Uttar Pradesh has long determined the fate of Indian politics. Right now though there is an uncanny similarity between the politics of that state and the state of the Indian economy. The future of both hangs in balance. Just as a fragile mandate has the Rajnath Singhs and the Mulayam Singh Yadavs scurrying for the magic number for a majority in the state’s Assembly, Finance Minister Yashwant Sinha has the daunting task of presenting the budget numbers that will buoy the sagging fortunes of the Indian economy.

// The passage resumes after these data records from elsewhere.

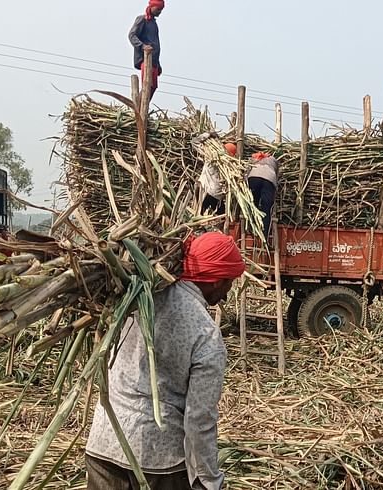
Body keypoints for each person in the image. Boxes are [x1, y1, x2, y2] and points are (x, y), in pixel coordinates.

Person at [85, 231, 243, 490]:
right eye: (228, 283)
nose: (227, 293)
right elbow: (199, 419)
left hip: (104, 444)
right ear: (216, 281)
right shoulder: (206, 334)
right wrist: (208, 479)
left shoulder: (136, 295)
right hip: (158, 461)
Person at [128, 0, 165, 98]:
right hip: (145, 58)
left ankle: (143, 108)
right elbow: (132, 35)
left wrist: (158, 64)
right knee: (147, 85)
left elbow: (155, 43)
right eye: (158, 9)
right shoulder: (142, 19)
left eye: (161, 10)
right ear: (152, 7)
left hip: (154, 61)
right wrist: (142, 46)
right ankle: (138, 109)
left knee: (153, 87)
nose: (159, 12)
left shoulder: (154, 23)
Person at [192, 133, 233, 215]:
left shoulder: (210, 156)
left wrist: (208, 134)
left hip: (204, 190)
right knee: (221, 215)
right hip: (213, 193)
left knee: (199, 214)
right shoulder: (230, 165)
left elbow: (194, 142)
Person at [246, 152, 278, 238]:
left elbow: (246, 172)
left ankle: (250, 227)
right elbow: (276, 174)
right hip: (269, 179)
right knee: (266, 208)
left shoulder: (254, 157)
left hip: (253, 178)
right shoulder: (273, 160)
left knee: (253, 204)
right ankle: (264, 233)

Only the stakes are very different. In Uttar Pradesh, if Rajnath Singh loses Mulayam—or somebody else—wins. On February 28, if Sinha fails, every Indian loses something—a job prospect, a higher income or a business opportunity. The sins of past failures are already showing. The growth rate of the gross domestic product (gdp) slipped to just 4 per cent in 2000-1, the lowest since the crisis year of 1991-92. That translates into a mere 2.1 per cent rise in the average income of Indians. Most of Indian industry is in deep recession with sales and profits falling between April and December 2001. That’s bad. Worse is the continued investment famine—public or private, domestic or foreign. That puts paid to any chances of an early economic upsurge. To cap it all, not many are ready to believe Sinha’s words any more. The brave, bold budget of 2001 came unstuck due to policy paralysis, barring a few reform appetisers announced on February 5 this year.

The question is: will Sinha serve a full meal of reforms in his fifth budget on Thursday? And will that meal be nutritious enough to take the economy out of the onset of an eclipse of recession?

A tough poser to rattle any accomplished brain. That’s why india today brought together six experts to deliberate on the state of the economy and the challenge it poses for Budget 2002.

The panel comprised virtually the entire spectrum of expertise—each economist having contributed to policy making within or outside the government. They included Arvind Virmani, who served the Finance Ministry through the 1990s and is currently adviser to the Planning Commission; Bibek Debroy, a trade and legal expert and director of the Rajiv Gandhi Institute for Contemporary Studies; Indira Rajaraman, a taxation specialist and rbi chair professor at the National Institute of Public Finance and Policy; Subhashis Gangopadhyay, an econometrician and professor at the Indian Statistical Institute; Suman Bery, financial markets expert and director-general of the National Council of Applied Economic Research; and Surjit Bhalla, economist and president, Oxus Research. Jairam Ramesh, an india today columnist and adviser to past prime ministers and finance ministers, moderated the discussion. The two-and-a-half hour brainstorming resulted in some refreshing ideas and analysis.

Tax, not spending, is priority

That the Government is on the verge of bankruptcy is beyond debate. The revenue deficit—an indicator of the income-expenditure mismatch—has snarled from Rs 16,261 crore in 1991-92 to Rs 77,369 crore in 2000-1. But the way to solvency is no more through spending cuts, it’s through higher income generation. That’s a departure from the past years when expenditure reduction was considered the key to cleaning up the fiscal mess. The shift in thinking is not without reason. In the 1980s, the government collected 10 per cent of India’s gdp in taxes. That ratio fell to 9 per cent in the 1990s. This fall of one percentage point means an annual revenue loss of about Rs 20,000 crore.